Yaşıl Han güler oldu. Baktı kara gözlerine Orbey’in. Tuttu saçlarını, okşadı.

“Orbey, sen kimi korursun?”

“Kendimi korurum.”

“Kimden korursun?”

“ Önce kendimden, sonra gökten korurum.”

Yaşıl han sarıldı kaftanına. Önce ayakları kayboldu, sonra koca kolları. Dağlarında koşturan kısraklar kişnedi, bedenindeki bozkırları sardı ağaçtan kaftan.

“Orbey büyüdü adam oldu. Şimdi varsın gitsin yoluna. Uzak Dağ’da onu bekler Umay Ana.”

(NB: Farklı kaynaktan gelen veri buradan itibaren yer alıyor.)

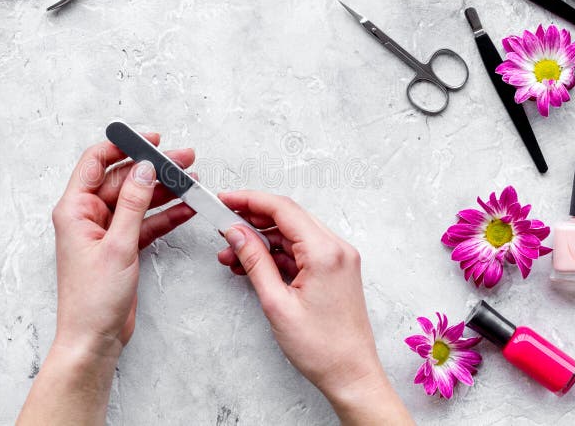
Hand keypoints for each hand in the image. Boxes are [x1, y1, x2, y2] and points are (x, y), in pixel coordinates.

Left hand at [19, 134, 195, 425]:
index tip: (150, 139)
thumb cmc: (93, 299)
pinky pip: (146, 222)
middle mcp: (89, 216)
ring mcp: (107, 231)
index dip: (123, 145)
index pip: (95, 162)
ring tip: (192, 180)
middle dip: (154, 168)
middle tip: (184, 159)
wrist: (95, 339)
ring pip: (139, 200)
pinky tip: (187, 207)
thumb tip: (144, 169)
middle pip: (123, 179)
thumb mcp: (118, 245)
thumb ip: (133, 204)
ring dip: (165, 190)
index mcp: (75, 209)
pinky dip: (166, 215)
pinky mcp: (123, 246)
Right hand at [217, 191, 411, 424]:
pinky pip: (301, 251)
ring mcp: (338, 258)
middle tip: (223, 227)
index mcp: (325, 252)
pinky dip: (276, 255)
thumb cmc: (322, 348)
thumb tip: (236, 233)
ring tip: (231, 256)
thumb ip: (254, 261)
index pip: (282, 209)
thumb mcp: (276, 303)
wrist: (351, 375)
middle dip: (252, 221)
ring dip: (262, 241)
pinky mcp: (335, 270)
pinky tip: (253, 266)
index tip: (225, 200)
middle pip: (288, 217)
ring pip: (292, 235)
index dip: (249, 201)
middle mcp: (337, 248)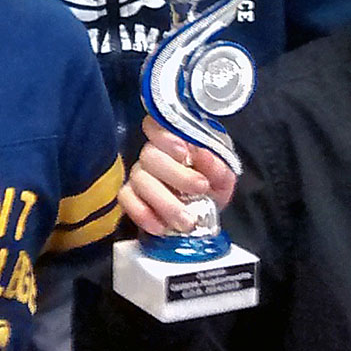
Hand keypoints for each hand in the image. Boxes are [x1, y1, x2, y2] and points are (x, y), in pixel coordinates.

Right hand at [118, 116, 237, 235]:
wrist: (205, 216)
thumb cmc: (211, 186)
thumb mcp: (223, 175)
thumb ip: (217, 164)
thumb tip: (204, 155)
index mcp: (174, 140)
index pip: (156, 124)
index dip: (165, 136)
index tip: (184, 153)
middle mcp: (153, 153)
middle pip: (150, 154)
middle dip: (176, 175)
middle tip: (200, 189)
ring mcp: (139, 174)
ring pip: (140, 179)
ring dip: (165, 201)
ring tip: (187, 220)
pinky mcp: (131, 197)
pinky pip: (126, 199)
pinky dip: (143, 213)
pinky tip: (161, 226)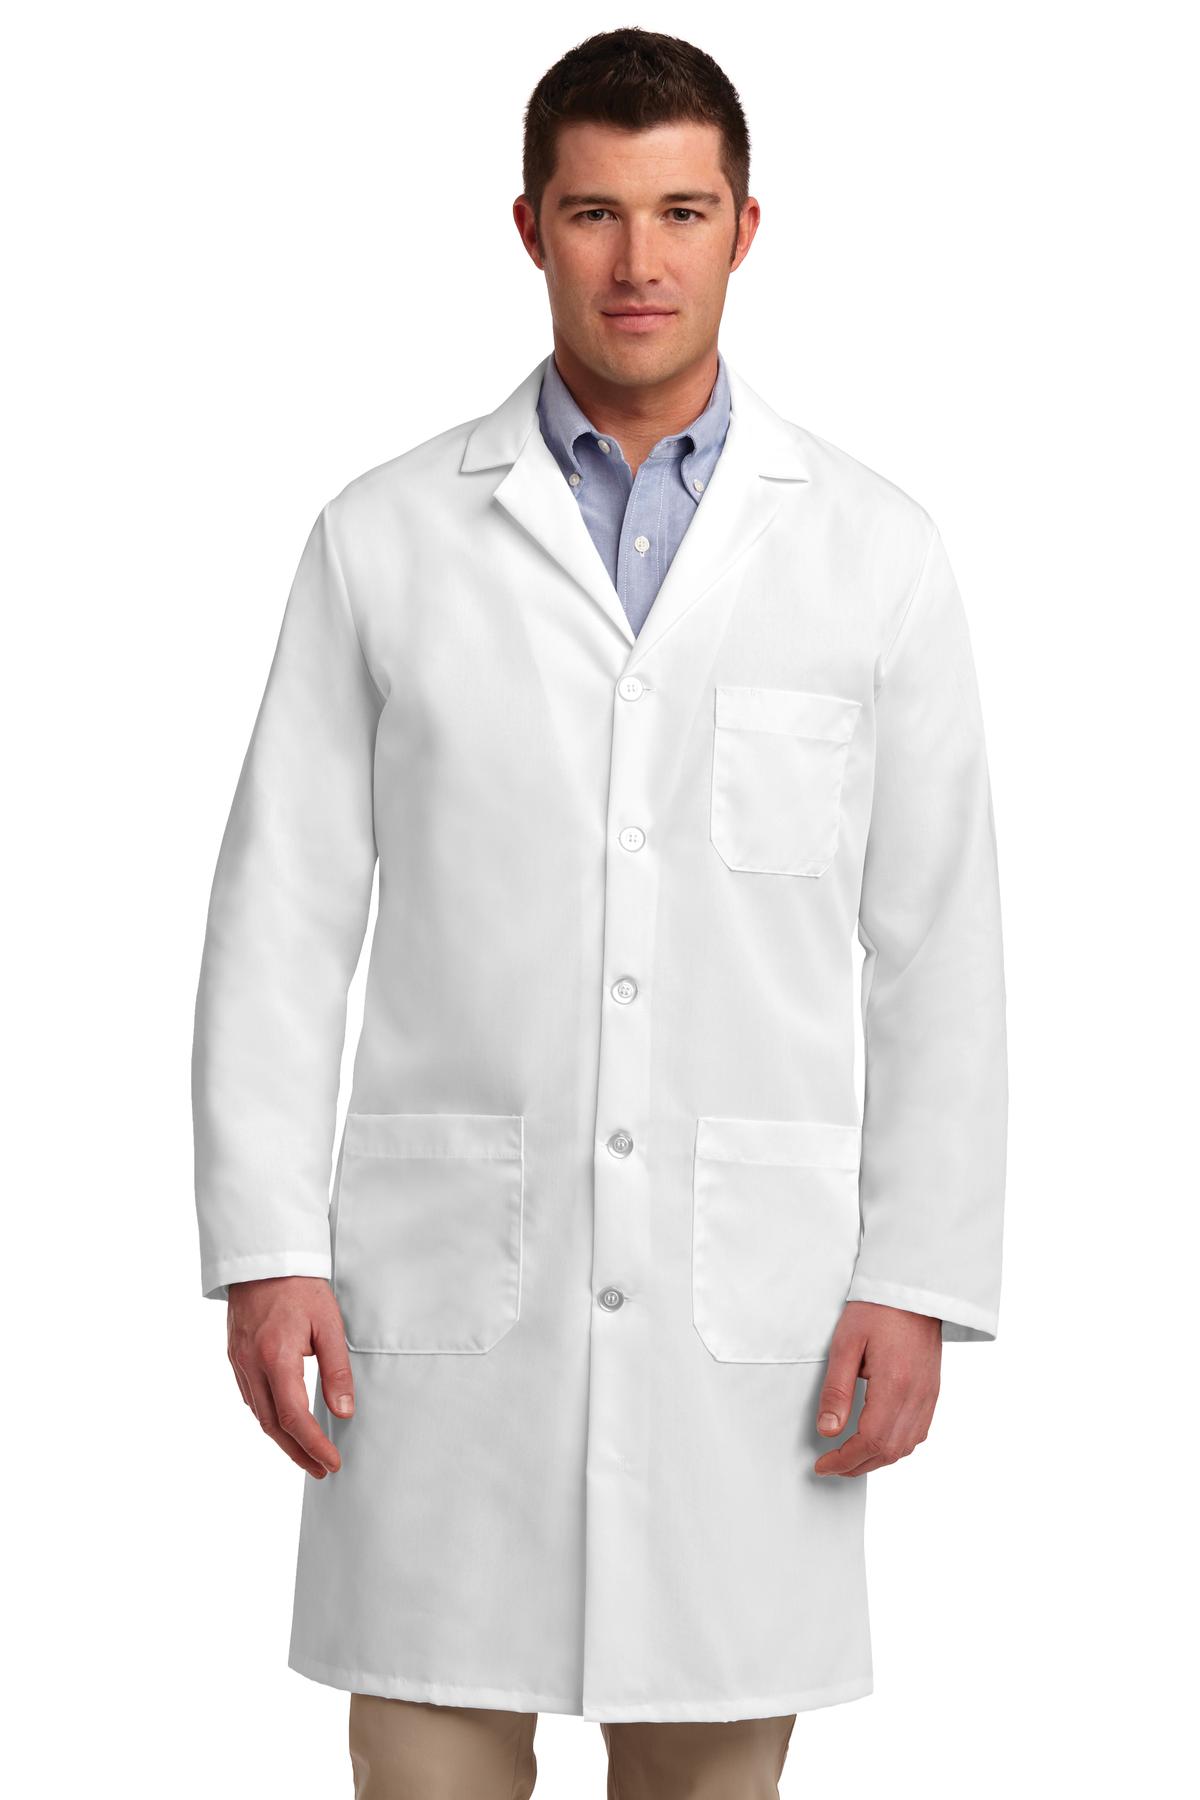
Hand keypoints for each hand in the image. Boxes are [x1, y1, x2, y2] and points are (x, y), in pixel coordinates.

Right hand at [226, 1276, 354, 1477]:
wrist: (265, 1259)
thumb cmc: (301, 1287)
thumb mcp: (329, 1324)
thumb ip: (336, 1370)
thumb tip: (343, 1411)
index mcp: (276, 1356)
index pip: (293, 1416)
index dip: (313, 1445)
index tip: (331, 1462)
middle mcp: (251, 1364)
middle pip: (272, 1425)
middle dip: (298, 1452)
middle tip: (321, 1468)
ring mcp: (238, 1361)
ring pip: (258, 1414)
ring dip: (282, 1439)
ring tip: (307, 1453)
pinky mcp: (234, 1356)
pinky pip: (250, 1397)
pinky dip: (268, 1416)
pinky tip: (284, 1422)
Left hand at [813, 1300, 940, 1475]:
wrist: (913, 1288)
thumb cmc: (877, 1309)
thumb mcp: (845, 1344)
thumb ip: (836, 1390)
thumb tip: (827, 1430)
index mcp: (895, 1385)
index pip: (870, 1440)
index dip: (845, 1460)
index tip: (823, 1464)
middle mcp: (917, 1396)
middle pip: (889, 1450)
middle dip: (857, 1465)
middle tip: (831, 1466)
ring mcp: (929, 1395)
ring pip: (906, 1446)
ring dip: (877, 1459)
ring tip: (850, 1458)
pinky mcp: (933, 1390)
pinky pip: (918, 1432)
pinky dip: (896, 1446)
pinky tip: (878, 1441)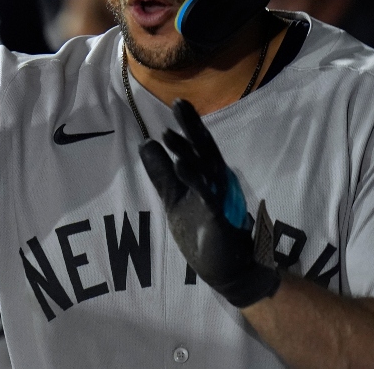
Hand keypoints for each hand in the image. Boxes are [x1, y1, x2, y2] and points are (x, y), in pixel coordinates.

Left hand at [139, 98, 278, 306]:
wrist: (227, 270)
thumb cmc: (203, 231)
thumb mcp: (175, 198)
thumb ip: (162, 173)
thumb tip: (146, 143)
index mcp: (208, 176)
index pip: (198, 146)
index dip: (189, 125)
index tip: (177, 103)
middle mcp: (217, 183)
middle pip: (205, 150)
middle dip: (192, 127)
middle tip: (179, 104)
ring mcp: (219, 200)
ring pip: (205, 170)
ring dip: (188, 152)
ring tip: (169, 134)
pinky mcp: (218, 218)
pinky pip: (206, 197)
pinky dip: (194, 181)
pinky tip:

Sakalı sarmaşıklara dönüştü. Saçları dallandı, budaklandı. Ağaç oldu Yaşıl Han. Orbey vardı yanına, sardı kollarını ağaca. Bir dalını aldı, yanında götürmek için. Yapraklarıyla kendine elbiseler dikti. Tuttu Uzak Dağ’ın yolunu. Ülgen oğlu Yaşıl kaldı arkasında. Fakat Orbey öğrenecekti, yakında yine bu toprağa gelecekti. Gök kadar yerden de korumalıydı kendini, yer onu alana kadar…

Fakat şimdilik Umay Ana’nın kollarına gidecekti.